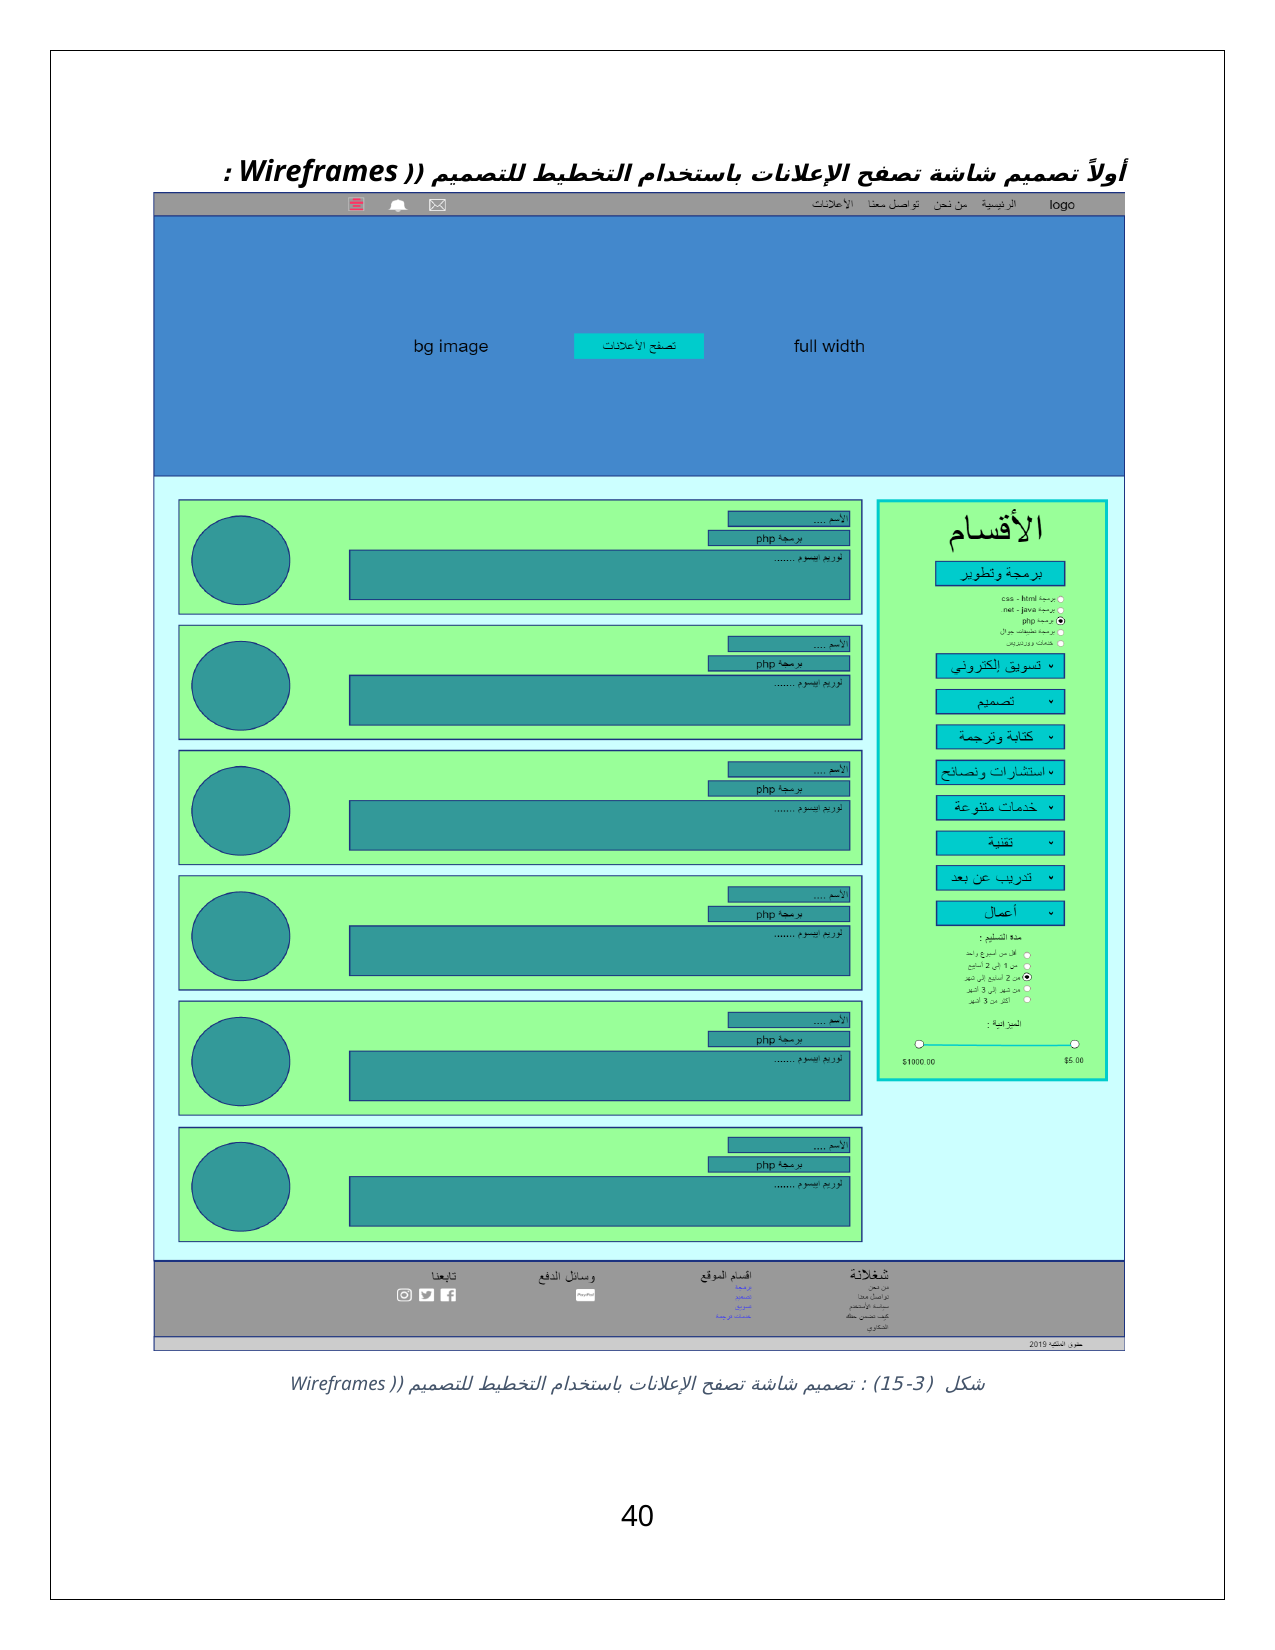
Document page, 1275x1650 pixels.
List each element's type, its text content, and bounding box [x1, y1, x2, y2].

picture [153, 192, 1125, 1351]
text شكل (3-15) : تصميم شاشة تصفح الإعلانات باستخدام التخطيط للتصميم ((Wireframes [150, 1370, 1125, 1396]
subtitle أولاً تصميم شاشة تصفح الإعلانات باستخدام التخطيط للتصميم ((Wireframes : [150, 150, 1124, 190]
++++
An exact restatement of every record is required. Omit the images.

- _Finished exercise_:
Document page, 1275x1650 pixels.
List each element's type, its text content, and bounding box [x1, y1, x2, y2].

picture [153, 192, 1125, 1351]
text شكل (3-15) : تصميم شاشة تصفح الإعلانات باستخدام التخطيط للتصميم ((Wireframes [150, 1370, 1125, 1396]
subtitle أولاً تصميم شاشة تصفح الإعلانات باستخدام التخطيط للتصميم ((Wireframes : [150, 150, 1124, 190]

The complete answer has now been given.